Notably, given the tubular and/or cystopapillary architecture and the immunoprofile with S-100, SOX10, and limited DOG1 positivity, origin in the minor salivary glands of the sinonasal tract could be considered in the cases presented herein, as well as the low-grade non-ITAC cases with ETV6 rearrangement reported previously [15,16,17], and the tumors could instead be designated “seromucinous salivary gland adenocarcinoma,” perhaps specific for the sinonasal tract. However, such an entity was not included in the current WHO Classification of Tumors, while at present, our cases correspond to the recognized entity of non-ITAC [1]. Further studies may contribute to defining this unit and separating it from the group of non-ITAC.

High-grade adenocarcinoma with similar morphology and an ETV6::NTRK3 fusion, arising in the parotid gland of a 22-year-old male patient, was reported recently [19]. The tumor exhibited infiltrative solid-papillary and focally glomeruloid patterns of growth, consisting of large, atypical cells with high mitotic activity and areas of necrosis. Similar to our cases, the tumor cells were diffusely positive for MUC4 and GATA3, while exhibiting focal S100 and panTrk staining. The cell nests were focally lined with CK5/6 and p40 immunopositive abluminal cells. In addition, single cells were positive for androgen receptors, whereas mammaglobin and Her2 were negative. After undergoing surgical removal of the tumor and neck lymph node dissection, the short follow-up period of the patient was uneventful. Even though the morphological features and sparse AR immunopositivity were suggestive of salivary duct carcinoma, the tumor was finally diagnosed as high-grade secretory carcinoma, given its localization in the parotid gland, MUC4 and S100 expression, papillary-cystic morphology, and molecular profile [19].

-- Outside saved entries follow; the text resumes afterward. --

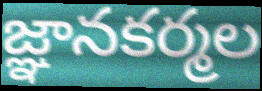
జ్ఞానకర్మల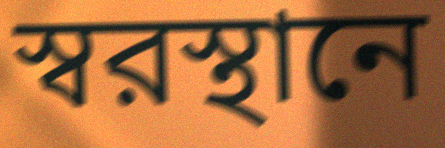
স্বরস্থানে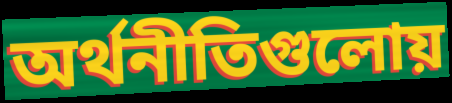
অর্থনীতিগুলোয়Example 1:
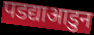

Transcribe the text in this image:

पडद्याआडुन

In the same line, a high-grade salivary gland tumor composed of expansile, centrally necrotic nests composed of AR-positive and S100-negative apocrine-type cells with an ETV6::NTRK3 fusion was recently interpreted as salivary duct carcinoma with an unusual genetic background [20]. This finding is clinically highly relevant, given the poor prognosis and limited treatment options for the entity.

In addition, tumors of a similar morphology, with solid, focally necrotic, as well as micropapillary and cribriform areas, can be noted in previous works that did not include molecular-genetic analysis [22, 23]. However, the morphologically similar tumors showing the poorly differentiated/undifferentiated phenotype reported by Stelow et al. [23] had an immunophenotype somewhat different from our cases: S-100 was negative, and only one of the two tested tumors was positive for CK7, while p63 expression was not tested in this study. Interestingly, some of the high-grade cases reported by Purgina et al. [22] showed a so-called seromucinous immunophenotype, i.e., the expression of at least one of the markers S-100, SOX10, and DOG1, thus approaching the subgroup of ETV6-rearranged non-ITACs discussed above.

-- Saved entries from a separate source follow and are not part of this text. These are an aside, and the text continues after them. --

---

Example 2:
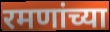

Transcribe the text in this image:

रमणांच्या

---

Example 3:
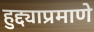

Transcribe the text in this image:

हुद्द्याप्रमाणे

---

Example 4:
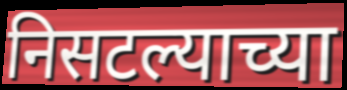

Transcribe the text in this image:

निसटल्याच्या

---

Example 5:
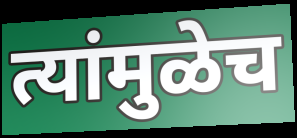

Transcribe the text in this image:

त्यांमुळेच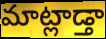
మాట్లాడ్తా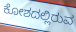
ಕೋಶದಲ್ಲಿರುವ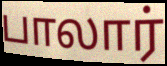
பாலார்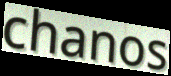
chanos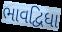
ભાવદ્વિધા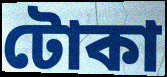
টোকাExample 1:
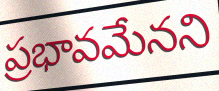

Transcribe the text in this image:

ప్రభావమేనని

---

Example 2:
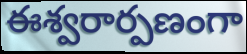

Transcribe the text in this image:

ఈశ్వరార్పణంగా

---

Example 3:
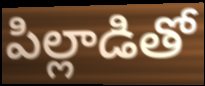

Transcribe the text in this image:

పిల్లాడితో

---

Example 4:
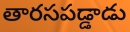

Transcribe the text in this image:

తారసపడ్డాడు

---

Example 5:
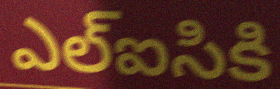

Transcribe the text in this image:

ఎల్ఐసికిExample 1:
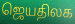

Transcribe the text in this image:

ஜெயதிலக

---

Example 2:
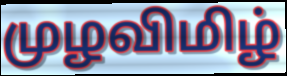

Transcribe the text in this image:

முழவிமிழ்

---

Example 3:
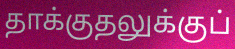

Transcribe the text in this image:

தாக்குதலுக்குப்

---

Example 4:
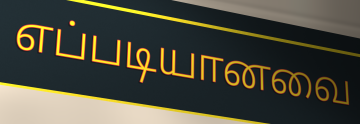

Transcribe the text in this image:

In summary, we report 2 cases of a high-grade tumor diagnosed as non-ITAC of the sinonasal region, characterized by overt hypercellularity, largely solid growth pattern with comedo-like necrosis, immunohistochemical positivity for p40/p63, S100, SOX10, and GATA3, with a recurrent ETV6::NTRK3 fusion. Even though they share a common ETV6::NTRK3 fusion, these high-grade adenocarcinomas might represent a neoplasm distinct from SC by morphology and immunoprofile.